Former Berry Showgirl winner Ashley Wright-Hands armed with a mountain of ribbons for the Phalombe District Agricultural Show in Malawu.
Former Berry Showgirl winner Ashley Wright-Hands armed with a mountain of ribbons for the Phalombe District Agricultural Show in Malawu.

WHEN Ashley Wright-Hands entered the Berry Showgirl Competition in 2005 little did she know it would lead to an African adventure.

The 30-year-old, who took out the Berry title and went on to win The Land Sydney Royal Showgirl Competition, is off to Malawi in south east Africa on June 9 as part of the Royal Agricultural Society of the Commonwealth (RASC)  Next Generation Understanding and Assistance Mission.

The aim of the 14-day mission is to develop an international network to share ideas, information and views on agriculture.

“It’s going to be an amazing experience,” the locum veterinarian said.

“It will be a chance to meet with small-scale farmers and young leaders as well as meeting with agricultural officials and representatives.”

They will be hosted by the National Smallholder Farmers’ Association of Malawi (NASFAM).

“We will be visiting different areas within the country and getting an understanding of how they manage their agricultural operations and share ideas, passing on some of our experience and expertise,” she said.

Ms Wright-Hand is the only Australian representative on the mission, which starts in the nation’s capital Lilongwe.

Along with 10 participants from Scotland, the UK, Canada, Uganda and the host nation, they will visit a number of different agricultural operations before finishing in Blantyre.

“We will visit tea plantations, mango farms, goat farms and other operations,” she said.

“They farm a lot of goats.

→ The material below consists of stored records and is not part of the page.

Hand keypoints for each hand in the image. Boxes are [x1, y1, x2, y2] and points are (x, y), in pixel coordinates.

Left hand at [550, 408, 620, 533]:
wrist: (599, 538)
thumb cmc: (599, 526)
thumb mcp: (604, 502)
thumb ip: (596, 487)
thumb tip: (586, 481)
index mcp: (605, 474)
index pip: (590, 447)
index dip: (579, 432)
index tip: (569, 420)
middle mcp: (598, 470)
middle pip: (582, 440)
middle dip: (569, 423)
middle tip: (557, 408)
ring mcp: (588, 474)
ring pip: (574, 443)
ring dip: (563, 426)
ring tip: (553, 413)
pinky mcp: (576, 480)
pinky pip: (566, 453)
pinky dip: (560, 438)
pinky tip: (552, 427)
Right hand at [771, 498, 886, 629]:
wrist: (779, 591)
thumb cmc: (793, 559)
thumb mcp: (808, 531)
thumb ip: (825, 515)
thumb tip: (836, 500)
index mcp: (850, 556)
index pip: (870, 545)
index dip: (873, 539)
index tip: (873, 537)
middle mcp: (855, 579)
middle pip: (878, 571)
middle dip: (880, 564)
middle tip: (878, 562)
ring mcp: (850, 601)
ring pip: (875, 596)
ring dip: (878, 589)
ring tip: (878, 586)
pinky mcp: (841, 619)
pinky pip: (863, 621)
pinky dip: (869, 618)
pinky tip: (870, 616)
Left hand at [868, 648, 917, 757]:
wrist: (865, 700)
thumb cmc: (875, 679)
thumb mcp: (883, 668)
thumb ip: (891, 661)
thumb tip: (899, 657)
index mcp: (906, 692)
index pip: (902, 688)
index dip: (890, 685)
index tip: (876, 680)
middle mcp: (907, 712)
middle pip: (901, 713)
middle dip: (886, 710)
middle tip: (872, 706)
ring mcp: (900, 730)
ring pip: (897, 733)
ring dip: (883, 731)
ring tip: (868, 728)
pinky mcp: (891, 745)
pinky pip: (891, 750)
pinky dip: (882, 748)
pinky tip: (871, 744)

They have a lot more goats than cattle.

“During my initial vet studies we studied exotic disease – there are a number of diseases we have eradicated, but they still have, such as tuberculosis in their cattle.

“One issue I know they have is with a blood disease cattle farmers in Australia are also starting to experience called Theileria, which is anaemia in cattle.

“It is a parasite that gets into the animal’s blood and at this stage there is no effective treatment. So it will be interesting to discuss with farmers how they are tackling that.”

She said one of the highlights of the trip would be a visit to the Phalombe District Agricultural Show.

“I have such an interest in agricultural shows, having won the showgirl and joining the Berry Show committee in 2008. It will be great to see how things are done in another country,” she said.

Compared to Australian shows where placegetters often receive ribbons, at the Phalombe Show winners receive a place card.

Ms Wright-Hands has had a number of Phalombe District Agricultural Show ribbons specially manufactured to take on the trip and be presented at the show.

“They look great,” she said. “I’ve decided on light green for first, blue for second, white for third and, my favourite, pink for fourth.”

She will take 200 ribbons overseas to be awarded across a number of categories, including produce classes and, of course, goats.

“They don’t have as many horse classes as we do and hopefully they might have a few cattle classes as well,” she said.